We once hooked two boxes together to make a train. We cut away the front of one box so the engineer could wave to cars and we cut away the back of the second box so that passengers could wave from the caboose. We crawled inside and waited to arrive at the station.

“What’s this one?” Mama asked as she swept the sidewalk.

“A train!” we answered back.

“No. It’s trash is what it is.” she said.

One particularly grand box which had held a console television made the perfect army tank. We cut a lookout hole in the top, made several holes in the walls from which to shoot pretend guns, and we crawled inside and waited for the enemy.

“What’s this one?” Mama asked as she carried in groceries.

“A tank!” we answered back.

“No. It’s trash is what it is.” she said.

There was a period when we’d gone quite a while without cardboard adventures. It was during this bleak time that a delivery truck backed into my neighbor’s driveway. As we watched the truck maneuver closer to the back door, one of my cousins was the first to realize the magnitude of the event.

“Mrs. Brenneman’s getting a new refrigerator.” he said under his breath.

We fidgeted with anticipation.

After what seemed an eternity, one of the delivery men appeared with the empty cardboard box which had held the new refrigerator. With some effort, he dragged it into Mrs. Brenneman’s yard and went back inside.

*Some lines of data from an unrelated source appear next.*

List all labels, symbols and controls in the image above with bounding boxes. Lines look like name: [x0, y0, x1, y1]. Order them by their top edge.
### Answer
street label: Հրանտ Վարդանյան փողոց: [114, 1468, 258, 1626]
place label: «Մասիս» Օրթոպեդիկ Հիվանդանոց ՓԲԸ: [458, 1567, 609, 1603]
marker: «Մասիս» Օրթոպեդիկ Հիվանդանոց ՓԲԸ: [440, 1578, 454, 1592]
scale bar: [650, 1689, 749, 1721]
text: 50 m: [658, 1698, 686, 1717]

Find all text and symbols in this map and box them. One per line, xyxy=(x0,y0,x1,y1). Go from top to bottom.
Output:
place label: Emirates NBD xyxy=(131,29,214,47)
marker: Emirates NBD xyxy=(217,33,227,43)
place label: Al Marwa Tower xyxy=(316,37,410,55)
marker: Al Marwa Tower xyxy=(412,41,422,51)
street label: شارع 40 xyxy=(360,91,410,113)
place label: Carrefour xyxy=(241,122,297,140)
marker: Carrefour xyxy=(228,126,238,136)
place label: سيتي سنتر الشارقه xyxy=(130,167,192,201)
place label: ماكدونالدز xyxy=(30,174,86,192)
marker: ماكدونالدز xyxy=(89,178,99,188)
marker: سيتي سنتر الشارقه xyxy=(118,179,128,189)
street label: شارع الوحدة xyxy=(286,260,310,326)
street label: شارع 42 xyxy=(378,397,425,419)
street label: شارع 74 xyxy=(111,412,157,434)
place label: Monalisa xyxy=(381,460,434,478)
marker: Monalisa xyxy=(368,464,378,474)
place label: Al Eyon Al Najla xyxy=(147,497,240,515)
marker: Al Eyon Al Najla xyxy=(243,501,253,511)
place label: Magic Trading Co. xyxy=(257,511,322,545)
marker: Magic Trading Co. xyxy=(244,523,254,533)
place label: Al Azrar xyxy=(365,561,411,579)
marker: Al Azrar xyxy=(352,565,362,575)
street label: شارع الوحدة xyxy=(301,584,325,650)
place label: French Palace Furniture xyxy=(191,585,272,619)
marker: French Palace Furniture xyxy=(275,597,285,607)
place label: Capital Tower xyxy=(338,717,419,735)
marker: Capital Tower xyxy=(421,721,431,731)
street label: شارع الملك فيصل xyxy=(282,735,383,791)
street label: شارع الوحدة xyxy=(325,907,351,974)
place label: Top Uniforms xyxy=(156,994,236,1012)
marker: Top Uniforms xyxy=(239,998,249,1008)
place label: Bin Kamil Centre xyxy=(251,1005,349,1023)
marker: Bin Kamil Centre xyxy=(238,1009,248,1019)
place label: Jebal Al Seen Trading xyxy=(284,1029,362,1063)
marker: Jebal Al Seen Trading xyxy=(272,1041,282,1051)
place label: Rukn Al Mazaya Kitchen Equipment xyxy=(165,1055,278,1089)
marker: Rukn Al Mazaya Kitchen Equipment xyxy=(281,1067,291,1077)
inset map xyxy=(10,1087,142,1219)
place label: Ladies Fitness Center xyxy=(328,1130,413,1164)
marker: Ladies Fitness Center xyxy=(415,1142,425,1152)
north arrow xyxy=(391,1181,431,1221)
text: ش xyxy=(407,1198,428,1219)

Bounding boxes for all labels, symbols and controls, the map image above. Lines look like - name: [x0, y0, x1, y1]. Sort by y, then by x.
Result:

Four of us kids, working feverishly like ants carrying bread crust, managed to slide, drag, and inch the massive cardboard box over to our backyard. We climbed in to savor the new cardboard smell and to experience the muffled silence. The silence was momentarily broken as our collie pushed her way in, licked each of us in the face and left. Even she seemed amazed by our good fortune.

We sat inside the cavernous box trying to decide what to turn this gift into. Before we reached a consensus it got dark outside. Cousins had to go home and my sisters and I had to go inside.

Morning came and horror of all horrors, it had rained in the night.  We ran outside to check on our massive cardboard box. The rain hadn’t ruined it completely, but the once stately walls now sagged, corners were rounded over by the rainwater, and the smooth outside surface was wrinkled and peeling.

Three cousins approached. We stood staring at our sagging mound of a box not wanting to believe that our prize was ruined, but it appeared to be so.

“What’s this one?” Mama asked on her way to get the mail.

“It’s trash is what it is.” we answered back, resigned to the soggy truth.

“No. It’s an igloo.” Mama said.

We looked at each other and grinned. We ran to the rounded shell of a box, molded the wet cardboard so as to give us one long tunnel as an entrance, and we crawled inside to wait for polar bears.

That young teenager just back from the dentist most likely went inside to play alone with his Xbox. I never had an Xbox, but unless it came in packaging large enough for cousins and me to fashion a cruise ship, train, tank, or igloo, I don’t know that I would have wanted one.